Whatever our place, it has been visited by the stranger, it will never be new again. It is only the vision that can be new; but that is enough.
– Eudora Welty, “Place in Fiction”
Say what you will about New Jersey: beauty abounds.
It has taken me nearly three years to see it, but now that I have eyes, I see it everywhere. Part of it, of course, is the seduction of an east coast autumn, that mythical season I grew up learning about from my mother, a California girl who spent four falls staring up at the treetops, wide-eyed, as she walked to and from classes at Vassar (followed by four winters blow-drying her waist-length hair so it wouldn’t freeze whenever she stepped outside).
New Jersey, of course, is not New York. New Jersey, in fact, is the very opposite of New York, as any New Yorker will be the first to tell you.
Still, whenever fall descends each year, it graces New Jersey with a rare and unexpected glamor that manages to surprise me every time. The leaves on the trees transform so rapidly, fierce and brazen in their new and changing colors, that, for a brief time each year, it looks as if the world this side of the Hudson will burst into flame at any moment.
The days take on an oddly apocalyptic feel and, as if in response, my heart takes on a new and sudden greed.
I want the autumnal world to stay like this forever, eternally suspended in its state of ever-changing-ness. I want the dying leaves to change colors perpetually, taking on ever more spectacular slants of light, keener and more vibrant hues. I want to feast on the sight of the natural world as if it were a performance meant for me and me alone, as if I myself have willed it into being simply by witnessing it.
I want permanence and possibility both; I want things, impossibly, to stay the same and never stay the same again.
This is the state of my own deeply conflicted heart. I want, I suppose, time itself, that most obvious and cliché hunger of the human heart. I try to quiet it on my daily commute, the solitude of the drive and the transient beauty of the fall lulling me into a rare state of contentment that dissipates the moment I park the car and open the door, set my foot on solid ground again.
Sometimes, on the long drive home from work each day, I find myself staring dumbly out the car window, marveling at the changing colors of the leaves, the muted light of lowering autumnal skies. It is dangerous, this dual vocation of leaf-peeping and commuting, but I cannot help it. (At least if I die in some horrific traffic accident on the back roads of New Jersey, I’ll have died distracted by beauty and not, say, my cellphone.)

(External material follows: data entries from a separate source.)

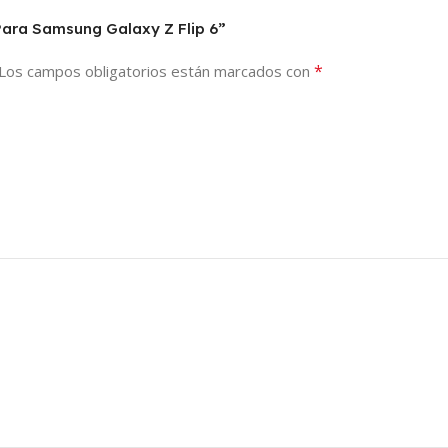
Para Samsung Galaxy Z Flip 6”
*
Los campos obligatorios están marcados con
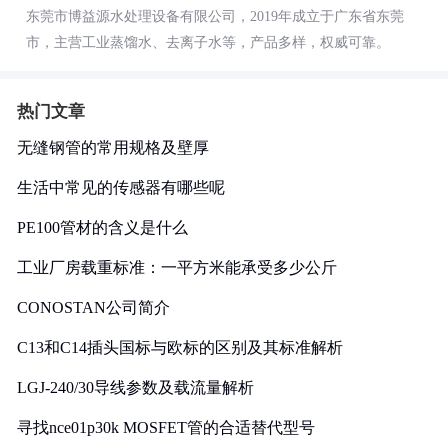
东莞市博益源水处理设备有限公司，2019年成立于广东省东莞
市，主营工业蒸馏水、去离子水等，产品多样，权威可靠。
热门文章
无缝钢管的常用规格及壁厚
生活中常见的传感器有哪些呢
PE100管材的含义是什么
工业厂房载重标准：一平方米能承受多少公斤
CONOSTAN公司简介
C13和C14插头国标与欧标的区别及其标准解析
LGJ-240/30导线参数及载流量解析
寻找nce01p30k MOSFET管的合适替代型号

Other drivers honk at me occasionally, or tailgate me until they see I will not be moved, then speed angrily around me. I don’t mind. I give them a friendly, unapologetic wave in the rearview mirror. I am an unabashedly west-coast driver.
Even on the Turnpike, that infamous stretch of road uniting city-dwellers and suburbanites alike as we trudge along on our daily commutes, I feel a naïve and irrational love for my fellow drivers, all of us joined as one in our lonely, slow-moving sedans or SUVs, listening to the floating voices of beloved audiobook narrators and NPR commentators, the glow of our brake lights igniting one after the other like so many altar candles, our curses and complaints rising to the heavens with each tap of the foot, as if driving were its own prayer and not just the desperate thing we do to get from one place to another.
But at last, three years into this little life of mine here in New Jersey, I have vision: I am finally wide-eyed and greedy for the blazing world around me.